◆ **Assignment**
The answer must be a single number: how many lines in the entries below contain the word "from".
[[ Information given open ]]
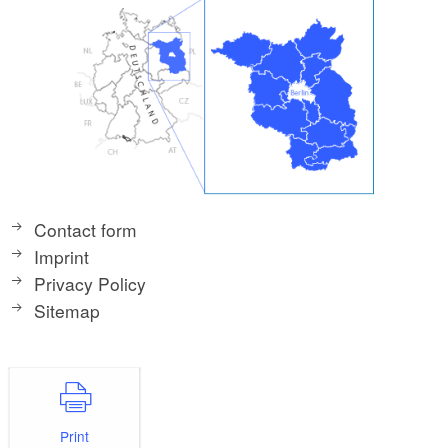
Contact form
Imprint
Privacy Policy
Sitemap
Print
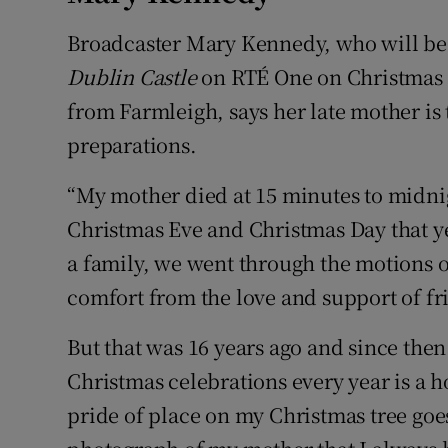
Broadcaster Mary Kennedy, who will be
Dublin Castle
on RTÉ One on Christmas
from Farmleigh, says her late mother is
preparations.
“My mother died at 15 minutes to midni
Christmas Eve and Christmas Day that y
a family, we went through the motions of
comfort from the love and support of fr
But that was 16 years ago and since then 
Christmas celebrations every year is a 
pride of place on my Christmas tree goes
[[ Information given closed ]]
[[ Information given open ]]
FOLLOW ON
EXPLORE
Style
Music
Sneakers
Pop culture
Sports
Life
[[ Information given closed ]]
[[ Information given open ]]
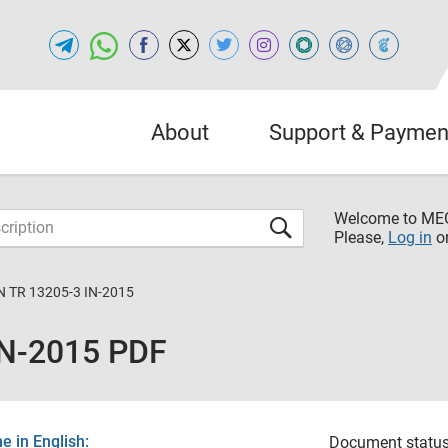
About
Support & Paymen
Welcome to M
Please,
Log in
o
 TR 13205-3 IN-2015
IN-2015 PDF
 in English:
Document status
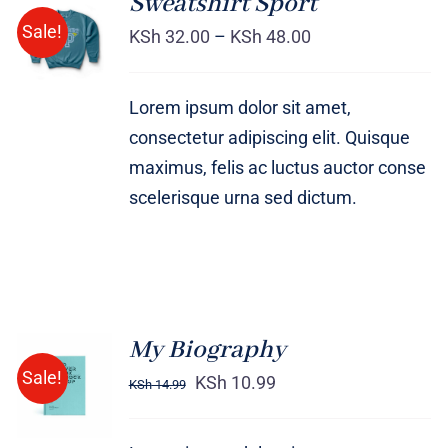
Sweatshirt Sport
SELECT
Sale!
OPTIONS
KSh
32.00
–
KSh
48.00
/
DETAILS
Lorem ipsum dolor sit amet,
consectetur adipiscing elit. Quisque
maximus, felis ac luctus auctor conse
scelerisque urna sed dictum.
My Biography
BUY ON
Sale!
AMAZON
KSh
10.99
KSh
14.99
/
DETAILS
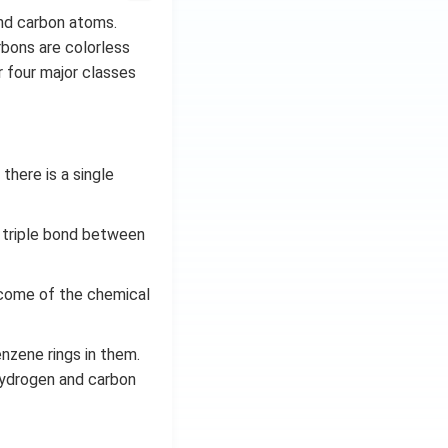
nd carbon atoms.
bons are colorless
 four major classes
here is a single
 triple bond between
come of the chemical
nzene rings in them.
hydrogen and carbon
[[ Information given closed ]]
◆ **Solution to this problem**
2